Whether  LG India is obliged to withhold tax on payment to IML for grant of commercial rights under the marketing and advertisement agreement  ?

Without prejudice to above whether  LG India is required to deduct tax at source on the payment to IML for commercial rights under marketing and advertisement  agreement  at the rate of 10 per cent. plus applicable surcharge and cess as per the provisions of section 115A(1)(b) (AA) of the Income-tax Act, 1961 ?

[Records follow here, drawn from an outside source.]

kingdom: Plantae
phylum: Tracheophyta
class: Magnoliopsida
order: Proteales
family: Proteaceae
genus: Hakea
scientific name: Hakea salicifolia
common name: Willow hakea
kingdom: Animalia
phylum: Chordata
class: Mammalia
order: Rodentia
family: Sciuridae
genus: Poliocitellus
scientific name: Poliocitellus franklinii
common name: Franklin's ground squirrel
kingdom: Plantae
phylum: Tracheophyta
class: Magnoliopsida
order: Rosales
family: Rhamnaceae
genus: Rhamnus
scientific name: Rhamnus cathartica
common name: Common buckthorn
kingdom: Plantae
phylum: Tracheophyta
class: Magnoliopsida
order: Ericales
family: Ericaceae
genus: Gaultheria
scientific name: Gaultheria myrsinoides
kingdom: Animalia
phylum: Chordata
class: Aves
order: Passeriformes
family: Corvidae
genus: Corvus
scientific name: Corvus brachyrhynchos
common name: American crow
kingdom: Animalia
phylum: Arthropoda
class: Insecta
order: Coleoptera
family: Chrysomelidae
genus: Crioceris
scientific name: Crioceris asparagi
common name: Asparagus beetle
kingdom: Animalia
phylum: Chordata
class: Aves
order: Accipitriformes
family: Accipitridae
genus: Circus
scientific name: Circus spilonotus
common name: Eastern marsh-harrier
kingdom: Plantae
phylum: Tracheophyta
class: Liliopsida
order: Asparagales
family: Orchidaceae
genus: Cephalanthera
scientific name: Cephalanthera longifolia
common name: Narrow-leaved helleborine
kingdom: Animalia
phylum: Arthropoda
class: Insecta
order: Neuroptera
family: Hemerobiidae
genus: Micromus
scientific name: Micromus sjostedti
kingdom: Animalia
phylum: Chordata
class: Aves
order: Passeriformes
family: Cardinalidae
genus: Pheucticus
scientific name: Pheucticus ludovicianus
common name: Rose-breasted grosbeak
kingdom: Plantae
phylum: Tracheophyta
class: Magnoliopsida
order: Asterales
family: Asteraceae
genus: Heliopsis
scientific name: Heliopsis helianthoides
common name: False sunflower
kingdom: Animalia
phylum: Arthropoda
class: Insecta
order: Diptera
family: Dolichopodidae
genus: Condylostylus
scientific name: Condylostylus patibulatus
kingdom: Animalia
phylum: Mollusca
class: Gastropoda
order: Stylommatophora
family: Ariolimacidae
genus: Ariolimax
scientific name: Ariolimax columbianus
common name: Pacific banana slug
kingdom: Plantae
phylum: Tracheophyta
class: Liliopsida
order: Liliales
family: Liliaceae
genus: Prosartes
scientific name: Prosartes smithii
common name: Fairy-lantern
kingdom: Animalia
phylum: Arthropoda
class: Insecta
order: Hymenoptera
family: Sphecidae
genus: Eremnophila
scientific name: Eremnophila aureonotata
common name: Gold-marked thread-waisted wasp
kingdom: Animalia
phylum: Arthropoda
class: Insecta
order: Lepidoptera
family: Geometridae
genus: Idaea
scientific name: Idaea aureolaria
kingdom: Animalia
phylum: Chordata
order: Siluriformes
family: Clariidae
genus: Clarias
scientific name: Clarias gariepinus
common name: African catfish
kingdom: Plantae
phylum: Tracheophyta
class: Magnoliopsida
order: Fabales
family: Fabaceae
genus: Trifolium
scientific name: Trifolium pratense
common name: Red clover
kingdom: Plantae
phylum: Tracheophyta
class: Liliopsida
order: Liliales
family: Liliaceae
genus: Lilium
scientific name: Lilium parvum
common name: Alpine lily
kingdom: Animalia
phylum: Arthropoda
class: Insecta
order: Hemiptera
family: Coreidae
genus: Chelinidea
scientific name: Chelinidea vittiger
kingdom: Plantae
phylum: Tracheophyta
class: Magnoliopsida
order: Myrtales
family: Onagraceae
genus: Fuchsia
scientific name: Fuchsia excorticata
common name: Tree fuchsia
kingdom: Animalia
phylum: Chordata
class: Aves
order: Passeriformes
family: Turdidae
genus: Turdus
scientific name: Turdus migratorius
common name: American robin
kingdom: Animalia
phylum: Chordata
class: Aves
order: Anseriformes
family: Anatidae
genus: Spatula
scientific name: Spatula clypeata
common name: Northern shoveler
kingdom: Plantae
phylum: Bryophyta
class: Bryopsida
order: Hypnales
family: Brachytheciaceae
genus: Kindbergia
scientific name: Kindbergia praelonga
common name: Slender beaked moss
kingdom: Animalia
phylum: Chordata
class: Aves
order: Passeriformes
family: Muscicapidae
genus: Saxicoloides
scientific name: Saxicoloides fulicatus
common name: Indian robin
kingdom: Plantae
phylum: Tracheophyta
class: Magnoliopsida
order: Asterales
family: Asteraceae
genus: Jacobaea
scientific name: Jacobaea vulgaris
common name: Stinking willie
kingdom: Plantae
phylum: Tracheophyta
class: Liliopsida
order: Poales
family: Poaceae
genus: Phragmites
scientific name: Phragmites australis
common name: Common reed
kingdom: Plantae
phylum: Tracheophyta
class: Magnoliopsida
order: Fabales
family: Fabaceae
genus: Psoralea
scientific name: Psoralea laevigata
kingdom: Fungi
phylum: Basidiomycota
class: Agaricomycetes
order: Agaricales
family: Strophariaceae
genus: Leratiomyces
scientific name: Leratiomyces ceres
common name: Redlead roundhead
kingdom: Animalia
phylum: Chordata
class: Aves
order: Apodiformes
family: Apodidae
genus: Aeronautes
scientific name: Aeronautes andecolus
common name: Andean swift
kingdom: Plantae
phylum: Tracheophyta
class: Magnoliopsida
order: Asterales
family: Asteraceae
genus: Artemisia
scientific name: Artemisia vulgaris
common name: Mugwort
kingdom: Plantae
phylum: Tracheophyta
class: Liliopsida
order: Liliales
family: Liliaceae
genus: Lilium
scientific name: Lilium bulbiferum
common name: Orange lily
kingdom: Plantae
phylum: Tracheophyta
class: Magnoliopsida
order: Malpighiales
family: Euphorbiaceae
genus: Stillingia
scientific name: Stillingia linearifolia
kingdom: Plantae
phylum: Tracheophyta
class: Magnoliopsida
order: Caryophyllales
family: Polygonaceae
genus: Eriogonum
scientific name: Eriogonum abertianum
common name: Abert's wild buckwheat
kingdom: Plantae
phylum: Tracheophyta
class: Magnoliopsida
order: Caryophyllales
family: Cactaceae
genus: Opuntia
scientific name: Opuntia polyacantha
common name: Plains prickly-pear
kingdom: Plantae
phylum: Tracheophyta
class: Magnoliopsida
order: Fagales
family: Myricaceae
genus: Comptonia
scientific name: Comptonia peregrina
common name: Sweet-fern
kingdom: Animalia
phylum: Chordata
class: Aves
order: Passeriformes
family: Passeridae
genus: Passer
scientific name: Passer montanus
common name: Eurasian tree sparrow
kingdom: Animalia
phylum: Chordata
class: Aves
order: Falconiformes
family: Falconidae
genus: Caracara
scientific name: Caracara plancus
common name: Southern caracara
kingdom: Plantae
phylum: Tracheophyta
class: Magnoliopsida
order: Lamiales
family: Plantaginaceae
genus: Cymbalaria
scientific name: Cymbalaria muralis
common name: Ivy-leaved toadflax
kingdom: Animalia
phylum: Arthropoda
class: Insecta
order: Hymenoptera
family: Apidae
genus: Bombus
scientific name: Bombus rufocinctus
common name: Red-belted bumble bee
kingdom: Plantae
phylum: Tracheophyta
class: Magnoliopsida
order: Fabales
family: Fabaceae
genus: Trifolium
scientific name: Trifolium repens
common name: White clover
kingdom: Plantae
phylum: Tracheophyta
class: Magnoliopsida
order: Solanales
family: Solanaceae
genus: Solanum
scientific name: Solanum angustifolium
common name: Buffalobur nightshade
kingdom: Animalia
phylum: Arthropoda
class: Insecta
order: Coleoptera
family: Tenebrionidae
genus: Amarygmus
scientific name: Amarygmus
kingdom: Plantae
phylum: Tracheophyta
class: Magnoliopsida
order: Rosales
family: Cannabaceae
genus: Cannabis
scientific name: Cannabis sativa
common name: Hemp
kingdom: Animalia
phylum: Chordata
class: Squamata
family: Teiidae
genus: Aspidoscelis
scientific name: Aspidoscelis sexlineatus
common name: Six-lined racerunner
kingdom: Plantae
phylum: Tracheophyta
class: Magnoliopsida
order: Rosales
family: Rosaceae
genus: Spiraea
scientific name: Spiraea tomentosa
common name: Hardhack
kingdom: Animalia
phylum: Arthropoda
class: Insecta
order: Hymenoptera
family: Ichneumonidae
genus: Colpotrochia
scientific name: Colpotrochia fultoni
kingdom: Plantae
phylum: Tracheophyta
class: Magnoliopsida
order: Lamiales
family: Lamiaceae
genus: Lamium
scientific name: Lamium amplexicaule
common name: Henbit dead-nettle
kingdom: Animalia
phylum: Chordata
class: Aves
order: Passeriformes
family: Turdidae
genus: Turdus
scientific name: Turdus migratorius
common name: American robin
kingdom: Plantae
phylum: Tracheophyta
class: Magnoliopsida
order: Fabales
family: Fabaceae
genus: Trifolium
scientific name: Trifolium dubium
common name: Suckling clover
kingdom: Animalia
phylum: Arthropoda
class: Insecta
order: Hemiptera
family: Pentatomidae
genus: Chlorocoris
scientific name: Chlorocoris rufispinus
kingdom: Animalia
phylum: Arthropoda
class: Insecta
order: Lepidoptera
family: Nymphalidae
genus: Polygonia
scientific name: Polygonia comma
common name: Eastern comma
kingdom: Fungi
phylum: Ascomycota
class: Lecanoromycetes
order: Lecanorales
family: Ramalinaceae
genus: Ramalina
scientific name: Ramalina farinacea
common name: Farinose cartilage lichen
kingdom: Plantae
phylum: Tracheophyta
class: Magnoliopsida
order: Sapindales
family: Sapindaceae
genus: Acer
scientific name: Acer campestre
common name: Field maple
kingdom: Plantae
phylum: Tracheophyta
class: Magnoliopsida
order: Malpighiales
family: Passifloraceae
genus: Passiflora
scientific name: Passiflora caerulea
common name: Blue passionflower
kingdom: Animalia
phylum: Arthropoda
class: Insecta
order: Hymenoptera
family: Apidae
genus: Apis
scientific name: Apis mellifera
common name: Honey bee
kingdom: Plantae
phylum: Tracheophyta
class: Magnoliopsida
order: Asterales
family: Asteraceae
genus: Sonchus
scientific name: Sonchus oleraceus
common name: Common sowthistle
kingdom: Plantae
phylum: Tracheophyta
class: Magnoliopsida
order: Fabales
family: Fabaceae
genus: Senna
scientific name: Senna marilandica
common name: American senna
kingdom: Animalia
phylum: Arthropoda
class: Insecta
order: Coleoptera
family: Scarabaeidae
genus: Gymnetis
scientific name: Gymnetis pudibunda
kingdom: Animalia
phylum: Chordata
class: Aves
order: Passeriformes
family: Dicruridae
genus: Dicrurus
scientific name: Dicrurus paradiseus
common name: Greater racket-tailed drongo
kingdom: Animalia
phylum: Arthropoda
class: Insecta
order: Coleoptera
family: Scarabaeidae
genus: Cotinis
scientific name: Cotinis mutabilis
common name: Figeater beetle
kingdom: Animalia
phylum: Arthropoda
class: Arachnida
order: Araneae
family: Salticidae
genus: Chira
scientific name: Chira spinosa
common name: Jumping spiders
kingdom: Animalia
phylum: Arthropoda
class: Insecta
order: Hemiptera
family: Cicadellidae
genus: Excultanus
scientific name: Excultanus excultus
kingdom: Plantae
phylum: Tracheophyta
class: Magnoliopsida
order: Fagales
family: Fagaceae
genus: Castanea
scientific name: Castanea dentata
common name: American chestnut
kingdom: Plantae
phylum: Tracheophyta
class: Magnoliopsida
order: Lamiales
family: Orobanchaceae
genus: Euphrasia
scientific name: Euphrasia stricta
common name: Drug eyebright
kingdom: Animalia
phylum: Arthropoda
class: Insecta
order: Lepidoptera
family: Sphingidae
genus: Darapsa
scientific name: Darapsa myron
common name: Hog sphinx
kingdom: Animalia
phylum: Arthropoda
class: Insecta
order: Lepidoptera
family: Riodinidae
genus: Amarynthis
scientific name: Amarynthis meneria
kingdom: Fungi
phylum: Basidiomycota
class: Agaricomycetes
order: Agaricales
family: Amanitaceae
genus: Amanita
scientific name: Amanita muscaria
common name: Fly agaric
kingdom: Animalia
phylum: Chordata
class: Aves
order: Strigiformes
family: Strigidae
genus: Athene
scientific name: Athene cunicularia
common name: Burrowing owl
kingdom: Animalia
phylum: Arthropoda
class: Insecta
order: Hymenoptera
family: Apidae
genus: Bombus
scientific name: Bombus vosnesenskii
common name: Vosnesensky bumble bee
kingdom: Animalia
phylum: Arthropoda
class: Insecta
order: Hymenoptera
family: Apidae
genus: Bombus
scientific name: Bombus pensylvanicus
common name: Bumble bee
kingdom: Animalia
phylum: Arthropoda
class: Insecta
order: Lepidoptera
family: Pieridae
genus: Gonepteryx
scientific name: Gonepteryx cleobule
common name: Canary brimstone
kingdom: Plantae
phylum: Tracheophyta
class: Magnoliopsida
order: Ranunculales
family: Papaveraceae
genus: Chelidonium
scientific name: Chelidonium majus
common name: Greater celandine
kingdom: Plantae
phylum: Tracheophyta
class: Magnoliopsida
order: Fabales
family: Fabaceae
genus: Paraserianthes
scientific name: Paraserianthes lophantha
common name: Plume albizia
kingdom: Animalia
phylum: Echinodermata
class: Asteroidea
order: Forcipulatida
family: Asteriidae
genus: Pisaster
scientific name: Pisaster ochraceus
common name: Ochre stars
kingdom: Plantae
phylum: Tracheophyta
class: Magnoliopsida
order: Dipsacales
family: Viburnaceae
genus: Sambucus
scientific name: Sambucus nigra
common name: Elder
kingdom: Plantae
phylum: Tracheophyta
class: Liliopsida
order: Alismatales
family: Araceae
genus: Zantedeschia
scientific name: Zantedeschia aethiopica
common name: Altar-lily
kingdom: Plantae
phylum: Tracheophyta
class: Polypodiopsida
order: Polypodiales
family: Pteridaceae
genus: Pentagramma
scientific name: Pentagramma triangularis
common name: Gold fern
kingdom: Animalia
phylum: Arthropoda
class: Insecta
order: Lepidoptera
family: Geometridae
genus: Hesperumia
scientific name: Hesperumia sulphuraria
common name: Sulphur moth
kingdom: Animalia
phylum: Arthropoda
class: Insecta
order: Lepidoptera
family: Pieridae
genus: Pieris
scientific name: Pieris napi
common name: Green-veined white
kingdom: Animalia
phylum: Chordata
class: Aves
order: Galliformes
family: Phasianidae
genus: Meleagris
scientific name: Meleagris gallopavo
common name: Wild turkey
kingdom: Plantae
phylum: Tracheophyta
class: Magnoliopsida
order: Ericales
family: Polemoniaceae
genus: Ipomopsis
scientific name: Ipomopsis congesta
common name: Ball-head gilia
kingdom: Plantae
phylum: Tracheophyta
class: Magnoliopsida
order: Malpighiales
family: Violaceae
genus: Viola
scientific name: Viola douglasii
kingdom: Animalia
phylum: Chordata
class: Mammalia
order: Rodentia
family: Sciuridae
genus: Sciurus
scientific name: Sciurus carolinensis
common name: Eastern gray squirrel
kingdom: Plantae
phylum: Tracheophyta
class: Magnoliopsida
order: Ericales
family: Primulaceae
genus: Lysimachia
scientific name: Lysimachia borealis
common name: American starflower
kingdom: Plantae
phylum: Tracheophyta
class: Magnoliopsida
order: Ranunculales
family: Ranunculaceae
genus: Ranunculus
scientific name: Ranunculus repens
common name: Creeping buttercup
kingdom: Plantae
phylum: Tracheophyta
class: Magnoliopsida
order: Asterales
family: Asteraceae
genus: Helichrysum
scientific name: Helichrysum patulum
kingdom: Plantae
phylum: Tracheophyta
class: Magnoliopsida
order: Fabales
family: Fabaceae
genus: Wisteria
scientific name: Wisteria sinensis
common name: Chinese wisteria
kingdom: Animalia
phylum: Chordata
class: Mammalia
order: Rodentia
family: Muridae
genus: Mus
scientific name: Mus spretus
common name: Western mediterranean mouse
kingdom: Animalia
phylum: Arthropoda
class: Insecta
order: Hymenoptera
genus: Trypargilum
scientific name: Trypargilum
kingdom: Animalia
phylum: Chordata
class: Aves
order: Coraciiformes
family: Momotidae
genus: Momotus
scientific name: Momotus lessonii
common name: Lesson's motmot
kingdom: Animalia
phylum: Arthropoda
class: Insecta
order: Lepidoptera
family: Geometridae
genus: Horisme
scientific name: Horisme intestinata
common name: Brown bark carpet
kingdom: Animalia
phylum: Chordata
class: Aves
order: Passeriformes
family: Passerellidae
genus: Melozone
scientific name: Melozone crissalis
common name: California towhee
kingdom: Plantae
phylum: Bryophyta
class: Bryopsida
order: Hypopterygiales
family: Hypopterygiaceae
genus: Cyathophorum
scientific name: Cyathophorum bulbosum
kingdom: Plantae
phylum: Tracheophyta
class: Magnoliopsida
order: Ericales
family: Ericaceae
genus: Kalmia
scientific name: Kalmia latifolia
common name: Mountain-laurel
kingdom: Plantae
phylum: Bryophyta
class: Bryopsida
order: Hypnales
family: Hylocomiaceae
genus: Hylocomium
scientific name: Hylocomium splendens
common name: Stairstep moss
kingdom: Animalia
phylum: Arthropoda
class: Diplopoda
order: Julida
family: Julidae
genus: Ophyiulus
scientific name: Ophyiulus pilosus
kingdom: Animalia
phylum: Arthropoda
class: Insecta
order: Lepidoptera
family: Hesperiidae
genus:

AAR held that  payment  for availing of  rights in respect of  grant of  tickets, boards and branding etc-Neither royalty nor fees for technical services  hence not liable to deduct tax at source.   That the payments may constitute “business profits” in the hands of the recipient to which article 7 of the DTAA would apply, but in the absence of any permanent establishment of the payee in India, they were not chargeable to tax in India. That the liability to deduct tax in respect of the games played outside India was only under section 195 of the Act under which the payment being made should be chargeable under the provisions of this Act, and therefore the payments were not liable to withholding tax under the provisions of the Act. Payments as regards games played in India subject to withholding tax at rates in force at relevant times.  That the payment made by the assessee to the Mauritius company under the marketing and advertising agreement was not in the nature of royalty. Therefore, the rate as prescribed in section 115A(1)(b)(AA) could not be applied. The liability of the assessee to deduct tax was under section 194E of the Act in respect of the games played in India and the rate prescribed in this section was 10 per cent. which was increased to 20 per cent. with effect from July 1, 2012. Accordingly, the assessee was required to deduct tax at the rate or rates as prescribed in section 194E of the Act at the relevant point of time. The assessee could not deduct tax at source at the rate prescribed under the DTAA even if that rate was beneficial. It was only the recipient who could take the benefit of the DTAA for the beneficial rate under the DTAA.